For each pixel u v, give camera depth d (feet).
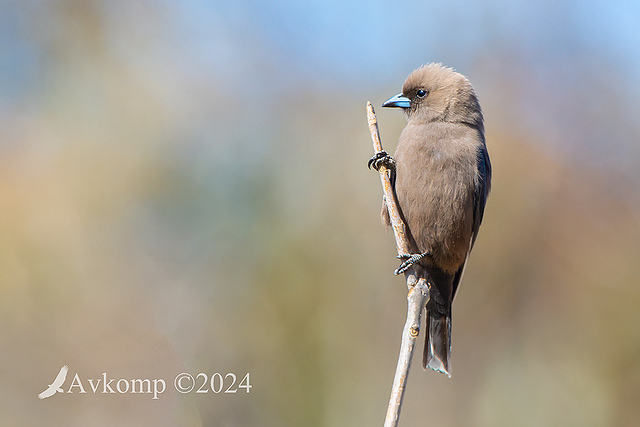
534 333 46.14
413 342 21.49
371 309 44.47
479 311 46.39
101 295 40.88
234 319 42.75
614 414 44.37
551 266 46.65
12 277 39.55
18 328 37.45
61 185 45.50
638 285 45.75
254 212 46.78
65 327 38.63
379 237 45.60
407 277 23.91
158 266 44.19
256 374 41.37
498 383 45.11
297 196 47.60
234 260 44.88
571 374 45.11
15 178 45.34
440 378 44.55
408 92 32.40
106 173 46.98
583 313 46.09
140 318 40.83
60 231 43.09
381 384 42.93
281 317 43.19
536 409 44.78
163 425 36.19
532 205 47.26
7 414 33.58
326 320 43.47
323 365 42.52
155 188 47.19
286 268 44.52
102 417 34.94
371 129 28.81
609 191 47.83
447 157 29.68
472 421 44.11
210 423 38.22
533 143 48.65
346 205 46.83
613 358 45.19
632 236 46.65
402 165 29.96
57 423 34.42
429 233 29.81
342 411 41.88
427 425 43.32
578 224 46.96
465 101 31.63
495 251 46.70
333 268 44.88
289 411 40.96
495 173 47.52
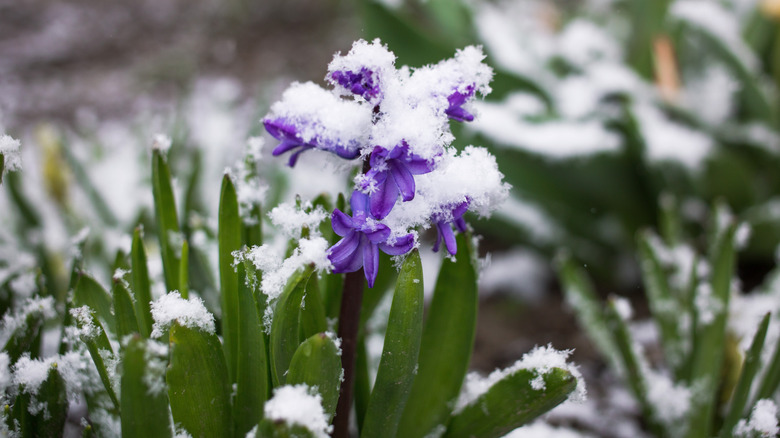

EXERCISE DESCRIPTION: Retype only the lines above between the line with "371 309 44.47" and the line with "7 414 33.58", counting those two lines as well, and keep every character as it is.

RESULT:
371 309 44.47
479 311 46.39
101 295 40.88
234 319 42.75
614 414 44.37
551 266 46.65
12 277 39.55
18 328 37.45
61 185 45.50
638 285 45.75
254 212 46.78
65 327 38.63
379 237 45.60
407 277 23.91
158 266 44.19
256 374 41.37
498 383 45.11
297 196 47.60
234 260 44.88
571 374 45.11
15 178 45.34
440 378 44.55
408 92 32.40
106 173 46.98
583 313 46.09
140 318 40.83
60 231 43.09
381 384 42.93
281 317 43.19
536 409 44.78
163 425 36.19
532 205 47.26
7 414 33.58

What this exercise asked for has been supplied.